╭─ Selected text

When he is taken back to India, the religious elders want to “cleanse him” and make him Hindu again. The traumatised boy sits down and shocks all around him by offering namaz.
I still think that A Tainted Dawn is the best thing she has done.
Jilly CooperGetty Images
Jilly Cooper’s England
Jilly Cooper, who set her “bonkbusters” among the countryside set, was the kind of Englishwoman – rather like Joanna Lumley – who appealed to a wide section of society, but especially to readers of papers like The Daily Telegraph.
Warm tributes have been paid to her after she died, aged 88 last Sunday (5), following a fall.
In May 2023, when Rishi Sunak was prime minister, it was revealed he was among her fans.
The other day I came across one of Jilly’s Sunday Times columns, which my wife had snipped out and kept in a book. Shortly after we married, I took my wife to Lord’s for the first time. What we didn’t realise was that Jilly was sitting right behind us and picked up snippets of our conversation, and, like the entertaining writer that she was, used them totally out of context.
“He’s got a fine leg,” I said to my wife.
She asked: “Why are they cheering?”
“Oh, because he’s taken his sweater.”
Maybe British Asian readers could read some of Jilly’s novels, so that they can have a better understanding of Robert Jenrick’s England.

╰─
╭─ Given information

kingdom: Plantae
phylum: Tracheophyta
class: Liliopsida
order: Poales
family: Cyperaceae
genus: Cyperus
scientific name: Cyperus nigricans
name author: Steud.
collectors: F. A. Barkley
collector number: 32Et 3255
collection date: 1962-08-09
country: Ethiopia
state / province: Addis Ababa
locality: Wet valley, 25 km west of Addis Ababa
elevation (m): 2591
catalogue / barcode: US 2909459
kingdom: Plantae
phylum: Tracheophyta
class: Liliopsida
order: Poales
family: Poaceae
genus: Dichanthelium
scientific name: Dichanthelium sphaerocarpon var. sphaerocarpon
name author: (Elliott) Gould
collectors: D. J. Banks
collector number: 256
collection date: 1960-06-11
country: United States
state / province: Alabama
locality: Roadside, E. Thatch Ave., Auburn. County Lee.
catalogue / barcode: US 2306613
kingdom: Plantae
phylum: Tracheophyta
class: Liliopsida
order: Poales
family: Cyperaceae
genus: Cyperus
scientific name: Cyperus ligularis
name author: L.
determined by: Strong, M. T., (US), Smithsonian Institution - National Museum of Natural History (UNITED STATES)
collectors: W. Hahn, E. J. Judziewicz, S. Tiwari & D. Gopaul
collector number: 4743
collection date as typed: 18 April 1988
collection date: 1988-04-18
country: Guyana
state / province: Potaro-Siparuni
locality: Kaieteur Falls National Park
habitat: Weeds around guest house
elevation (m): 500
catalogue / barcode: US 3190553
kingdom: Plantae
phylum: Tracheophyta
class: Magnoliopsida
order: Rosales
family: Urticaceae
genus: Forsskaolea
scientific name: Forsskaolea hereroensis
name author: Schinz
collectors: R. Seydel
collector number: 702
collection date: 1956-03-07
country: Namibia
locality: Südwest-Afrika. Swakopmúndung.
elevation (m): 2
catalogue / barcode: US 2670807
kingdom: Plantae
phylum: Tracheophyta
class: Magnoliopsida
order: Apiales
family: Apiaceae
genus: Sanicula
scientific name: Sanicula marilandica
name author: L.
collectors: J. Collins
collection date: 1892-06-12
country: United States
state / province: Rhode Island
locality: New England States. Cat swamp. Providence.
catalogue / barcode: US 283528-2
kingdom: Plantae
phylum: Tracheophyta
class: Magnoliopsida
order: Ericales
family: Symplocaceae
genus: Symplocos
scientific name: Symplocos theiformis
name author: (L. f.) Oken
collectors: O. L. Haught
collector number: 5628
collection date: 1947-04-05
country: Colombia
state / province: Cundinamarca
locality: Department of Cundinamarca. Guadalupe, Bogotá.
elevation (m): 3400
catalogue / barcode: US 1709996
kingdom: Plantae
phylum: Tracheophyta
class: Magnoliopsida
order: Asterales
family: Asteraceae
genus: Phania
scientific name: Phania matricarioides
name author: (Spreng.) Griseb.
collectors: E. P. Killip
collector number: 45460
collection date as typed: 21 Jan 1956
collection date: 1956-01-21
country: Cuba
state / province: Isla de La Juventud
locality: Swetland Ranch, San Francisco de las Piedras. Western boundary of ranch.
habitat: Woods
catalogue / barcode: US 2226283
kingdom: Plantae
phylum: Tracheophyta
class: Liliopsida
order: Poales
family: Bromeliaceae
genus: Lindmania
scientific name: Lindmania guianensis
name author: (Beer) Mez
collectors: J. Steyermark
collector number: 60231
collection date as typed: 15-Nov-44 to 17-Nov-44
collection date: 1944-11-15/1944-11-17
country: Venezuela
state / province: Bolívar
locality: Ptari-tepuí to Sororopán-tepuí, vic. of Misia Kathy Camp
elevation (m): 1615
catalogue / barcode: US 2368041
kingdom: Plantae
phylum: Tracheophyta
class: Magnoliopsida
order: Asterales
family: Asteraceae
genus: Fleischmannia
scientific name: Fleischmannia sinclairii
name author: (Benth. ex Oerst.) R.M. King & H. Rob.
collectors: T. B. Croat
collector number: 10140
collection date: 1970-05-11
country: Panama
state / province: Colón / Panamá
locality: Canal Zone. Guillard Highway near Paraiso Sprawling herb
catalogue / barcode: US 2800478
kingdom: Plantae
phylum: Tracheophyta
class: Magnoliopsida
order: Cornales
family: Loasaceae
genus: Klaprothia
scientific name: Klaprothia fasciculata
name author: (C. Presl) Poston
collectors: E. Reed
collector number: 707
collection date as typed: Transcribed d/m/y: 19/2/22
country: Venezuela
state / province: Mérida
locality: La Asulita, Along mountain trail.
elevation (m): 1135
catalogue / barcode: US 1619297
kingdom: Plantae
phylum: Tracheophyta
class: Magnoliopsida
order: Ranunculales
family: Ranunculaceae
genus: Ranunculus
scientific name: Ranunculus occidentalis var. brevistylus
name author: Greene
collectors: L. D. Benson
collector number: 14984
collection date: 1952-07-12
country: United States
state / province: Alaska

╰─

** Exercises **
A: In the Jilly Cooper piece, what did she die following?
B: List every person named in the Jilly Cooper piece.
C: Carry on writing the Jilly Cooper piece from its final sentence.

** Set of answers **
A: A fall.

B: Jilly Cooper, Joanna Lumley, Rishi Sunak, Robert Jenrick

C:
Starmer’s India trip
It’s been a while since a labour leader has visited India. Tony Blair did so in 2002, when he was prime minister. Sir Keir Starmer’s trip on Wednesday-Thursday (8-9) is crucial for both countries, but especially for the UK. It has the chance of enmeshing its economy more closely with a rising India. Starmer will sense the mood is very uplifting. His major foreign policy success was concluding the Free Trade Agreement with India, which could make a real difference to the British economy.
Unbanning Palestine Action
It’s a problem for the government banning Palestine Action, when Jewish people have joined others in carrying posters saying, “I oppose genocide. I support Palestine Action.”
Defend Our Juries member, Zoe Cohen, told the BBC that as a Jewish person she is “grieving after the appalling synagogue attack”, but also “grieving for the hundreds of thousands of Palestinians who have been murdered, displaced and starved in Gaza”.
She added: “I think it’s possible for us to be compassionate and open our hearts to victims of multiple atrocities at one time.”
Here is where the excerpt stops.